翠に金が差す、目を惹くほどに美しい色彩。柔らかく、そしてしなやか。
「……ほんと、綺麗」
ふわりと浮かせ、光にかざす。
揺れた瞬間、金の繊維が月光を反射して、きらりと輝いた。
「まるで宝石みたい。小鳥さんの羽根……すごいわね」
にま、と笑う。
だが――ひとすじの“違和感”があった。
抜いたときはただの“お土産”のつもりだった。
怖がる小鳥をからかうため、ただそれだけの悪戯
けれど、こうしてじっくり眺めていると――この羽根は、“変”だ。
「なにか、引っかかるのよねぇ……」
シャルティアは気紛れに魔力を通してみる。
鑑定……のような、軽い触診。
だが、羽根は何も答えない。反応が、ない。
「……あら?」
再度、魔力を流す。今度はゆっくりと。
……滑る。
まるで、触れていないかのように。
通した魔力が、羽根のどこにも引っかからない。
まるで“解析される”という概念ごと欠けているみたい。
「これは――」
目を細める。
自分ほどの魔力感知をもってしても、この羽根の“本質”は見えてこない。
(ふぅん。鑑定が効かないのは羽根も同じってわけね)
単なる稀少種ではない。
この羽根――なにか力がある。
「ふふ、まさか、ほんとに小鳥じゃないのかもしれないわねぇ」
だが、驚きや警戒はない。
それよりも、わくわくしていた。
面白い玩具を見つけたときの、あの高揚感。
なにかを隠している。
それでいて、怯えは本物だった。
羽根と、もう一つ彼女から抜き去ったそれ。
小鳥の羞恥と驚愕の様子を思い出してクスリと笑う。
やったこと自体は手品でもなんでもない。
ちょっと“時間を巻いて”、ゆっくりと――ほんとうに、ゆっくりと脱がせてあげただけのこと。

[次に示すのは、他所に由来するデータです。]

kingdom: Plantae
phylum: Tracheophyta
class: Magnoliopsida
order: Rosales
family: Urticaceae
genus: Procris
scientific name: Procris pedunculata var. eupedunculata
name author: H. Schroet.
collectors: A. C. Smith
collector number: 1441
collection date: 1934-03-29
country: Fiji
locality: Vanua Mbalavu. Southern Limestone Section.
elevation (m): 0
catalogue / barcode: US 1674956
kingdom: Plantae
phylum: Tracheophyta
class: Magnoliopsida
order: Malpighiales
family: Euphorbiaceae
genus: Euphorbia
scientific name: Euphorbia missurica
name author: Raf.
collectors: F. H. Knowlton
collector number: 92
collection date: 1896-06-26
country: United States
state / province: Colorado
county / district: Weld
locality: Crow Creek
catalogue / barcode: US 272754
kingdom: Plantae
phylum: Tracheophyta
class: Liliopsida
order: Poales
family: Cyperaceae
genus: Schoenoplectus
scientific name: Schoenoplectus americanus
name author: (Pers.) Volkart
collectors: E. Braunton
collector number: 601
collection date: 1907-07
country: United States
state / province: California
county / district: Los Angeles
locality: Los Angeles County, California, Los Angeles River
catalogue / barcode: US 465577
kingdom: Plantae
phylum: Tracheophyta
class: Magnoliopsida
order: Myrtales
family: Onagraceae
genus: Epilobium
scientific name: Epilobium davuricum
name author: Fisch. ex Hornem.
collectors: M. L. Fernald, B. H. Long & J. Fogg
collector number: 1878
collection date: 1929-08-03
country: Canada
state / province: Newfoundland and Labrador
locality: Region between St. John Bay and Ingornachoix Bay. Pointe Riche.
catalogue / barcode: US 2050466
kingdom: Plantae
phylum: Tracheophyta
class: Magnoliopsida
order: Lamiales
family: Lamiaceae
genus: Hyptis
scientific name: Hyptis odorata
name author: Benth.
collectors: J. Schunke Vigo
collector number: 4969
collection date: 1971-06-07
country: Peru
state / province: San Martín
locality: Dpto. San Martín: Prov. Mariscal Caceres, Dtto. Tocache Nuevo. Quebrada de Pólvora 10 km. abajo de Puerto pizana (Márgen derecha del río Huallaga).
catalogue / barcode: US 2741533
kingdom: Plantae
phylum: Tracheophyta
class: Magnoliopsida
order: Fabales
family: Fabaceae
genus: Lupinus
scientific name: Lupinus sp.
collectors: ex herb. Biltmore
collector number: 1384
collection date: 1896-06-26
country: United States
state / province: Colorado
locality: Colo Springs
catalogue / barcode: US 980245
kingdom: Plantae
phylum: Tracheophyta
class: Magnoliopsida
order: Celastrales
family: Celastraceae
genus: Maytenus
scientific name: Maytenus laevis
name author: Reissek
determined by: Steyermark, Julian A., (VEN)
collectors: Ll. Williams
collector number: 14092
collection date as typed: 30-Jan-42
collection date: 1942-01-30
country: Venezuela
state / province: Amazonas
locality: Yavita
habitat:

まるで対応できていなかったどころか、時間魔法の可能性にも思い当たっていないようだった。
つまりあの小鳥は時間対策するほどの領域にいる強者ではない、ということ。
それなのに解析はできない。
「……もっと引っかいてみたくなっちゃうじゃない」
指先で羽根をくるりと回しながら、シャルティアはひとり呟く。